Por suerte en mi guarde se apiadaron de nosotros los niños y nos organizaron la fiesta del agua. Yo imaginaba una piscina enorme, chorros de agua por todos sitios, sombrillas… Pero teniendo en cuenta la cantidad de niños que somos y lo peligrosa que puede llegar a ser el agua mis seños decidieron que mejor nos colocaban un charquito pequeñito con un palmo de agua y a remojarse, con lo cual aquello acabó pareciéndose a Benidorm en pleno mes de agosto.
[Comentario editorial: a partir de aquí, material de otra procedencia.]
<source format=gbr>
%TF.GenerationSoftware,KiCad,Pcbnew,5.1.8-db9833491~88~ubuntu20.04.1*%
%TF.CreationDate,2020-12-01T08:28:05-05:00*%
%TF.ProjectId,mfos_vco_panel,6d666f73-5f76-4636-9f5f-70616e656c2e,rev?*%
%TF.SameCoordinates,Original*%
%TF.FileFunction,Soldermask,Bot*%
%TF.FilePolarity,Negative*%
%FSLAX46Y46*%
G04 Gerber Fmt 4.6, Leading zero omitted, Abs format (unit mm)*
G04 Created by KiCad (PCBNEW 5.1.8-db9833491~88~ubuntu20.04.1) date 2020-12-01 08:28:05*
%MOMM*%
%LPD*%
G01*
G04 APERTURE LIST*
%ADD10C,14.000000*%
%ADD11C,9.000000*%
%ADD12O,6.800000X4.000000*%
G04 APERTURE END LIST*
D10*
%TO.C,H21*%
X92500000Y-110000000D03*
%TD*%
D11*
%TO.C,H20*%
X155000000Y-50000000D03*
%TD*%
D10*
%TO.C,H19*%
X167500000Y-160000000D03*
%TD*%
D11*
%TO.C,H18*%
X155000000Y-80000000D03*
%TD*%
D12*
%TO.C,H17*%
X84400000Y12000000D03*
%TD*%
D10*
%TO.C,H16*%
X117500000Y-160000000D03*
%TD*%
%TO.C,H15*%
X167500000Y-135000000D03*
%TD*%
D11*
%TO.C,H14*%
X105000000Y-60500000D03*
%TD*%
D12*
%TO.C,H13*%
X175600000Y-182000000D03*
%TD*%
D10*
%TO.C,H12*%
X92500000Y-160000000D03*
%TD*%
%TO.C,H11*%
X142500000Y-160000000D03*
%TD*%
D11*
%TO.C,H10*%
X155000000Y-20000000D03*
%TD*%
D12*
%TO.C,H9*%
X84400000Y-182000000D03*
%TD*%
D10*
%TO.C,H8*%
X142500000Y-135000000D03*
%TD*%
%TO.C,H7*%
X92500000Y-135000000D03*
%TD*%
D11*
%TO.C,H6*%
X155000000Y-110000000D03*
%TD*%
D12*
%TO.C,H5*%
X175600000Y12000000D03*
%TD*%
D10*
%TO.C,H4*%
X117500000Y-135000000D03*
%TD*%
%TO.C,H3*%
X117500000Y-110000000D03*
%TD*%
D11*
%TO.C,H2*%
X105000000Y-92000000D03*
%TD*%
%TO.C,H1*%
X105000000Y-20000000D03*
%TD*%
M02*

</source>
Aunque bueno, la falta de espacio no fue motivo para que no nos lo pasáramos bomba. Acabamos todos exhaustos de tanto jugar y arrugados como pasas, pero mereció la pena porque desde que mis primos volvieron a su casa tengo la piscina del abuelo para mí sólo y, aunque me gusta mucho bañarme en ella, siempre es más divertido cuando tienes otros pececitos alrededor. Por cierto, he superado mi “respeto” inicial al charco y ahora ya me baño yo solito en él. Con dos… con dos nada, ¡ni con dos manguitos!
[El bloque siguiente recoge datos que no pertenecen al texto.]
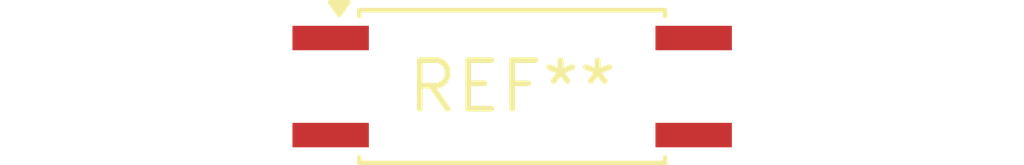
<source format=kicad_pcb>
(kicad_pcb (version 20240108) (generator pcbnew)

  (general
    (thickness 1.6)
  )

  (paper "A4")
  (layers
    (0 "F.Cu" signal)
    (31 "B.Cu" signal)
    (32 "B.Adhes" user "B.Adhesive")
    (33 "F.Adhes" user "F.Adhesive")
    (34 "B.Paste" user)
    (35 "F.Paste" user)
    (36 "B.SilkS" user "B.Silkscreen")
    (37 "F.SilkS" user "F.Silkscreen")
    (38 "B.Mask" user)
    (39 "F.Mask" user)
    (40 "Dwgs.User" user "User.Drawings")
    (41 "Cmts.User" user "User.Comments")
    (42 "Eco1.User" user "User.Eco1")
    (43 "Eco2.User" user "User.Eco2")
    (44 "Edge.Cuts" user)
    (45 "Margin" user)
    (46 "B.CrtYd" user "B.Courtyard")
    (47 "F.CrtYd" user "F.Courtyard")
    (48 "B.Fab" user)
    (49 "F.Fab" user)
    (50 "User.1" user)
    (51 "User.2" user)
    (52 "User.3" user)
    (53 "User.4" user)
    (54 "User.5" user)
    (55 "User.6" user)
    (56 "User.7" user)
    (57 "User.8" user)
    (58 "User.9" user)
  )

  (setup
    (pad_to_mask_clearance 0)
    (pcbplotparams
      (layerselection 0x00010fc_ffffffff)
      (plot_on_all_layers_selection 0x0000000_00000000)
      (disableapertmacros false)
      (usegerberextensions false)
      (usegerberattributes false)
      (usegerberadvancedattributes false)
      (creategerberjobfile false)
      (dashed_line_dash_ratio 12.000000)
      (dashed_line_gap_ratio 3.000000)
      (svgprecision 4)
      (plotframeref false)
      (viasonmask false)
      (mode 1)
      (useauxorigin false)
      (hpglpennumber 1)
      (hpglpenspeed 20)
      (hpglpendiameter 15.000000)
      (dxfpolygonmode false)
      (dxfimperialunits false)
      (dxfusepcbnewfont false)
      (psnegative false)
      (psa4output false)
      (plotreference false)
      (plotvalue false)
      (plotinvisibletext false)
      (sketchpadsonfab false)
      (subtractmaskfromsilk false)
      (outputformat 1)
      (mirror false)
      (drillshape 1)
      (scaleselection 1)
      (outputdirectory "")
    )
  )

  (net 0 "")

  (footprint "SO-4_7.6x3.6mm_P2.54mm" (layer "F.Cu") (at 0 0))

)

</source>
Lo bueno de este calor, además de disfrutar del agua, es la escasa ropa que mi mamá me obliga a ponerme. De hecho me paso la mitad del día en pañal y cuando salimos busca la indumentaria más fresquita posible. Porque como yo no soy niña y no puedo ponerme esos vestidos de tirantes tan ligeritos que ellas llevan… Creo que las demás mamás piensan como la mía, porque ayer en el parque me encontré con mi amigo Francisco e iba vestido igual que yo. Éramos los chicos empetados
A juzgar por la cabeza que me saca parecería que Fran es mayor que yo. Pero no, yo nací dos semanas antes que él. Y por cierto, esas mismas DOS semanas son las que faltan para mi cumpleaños número DOS. Lo tenéis apuntado en la agenda, ¿verdad?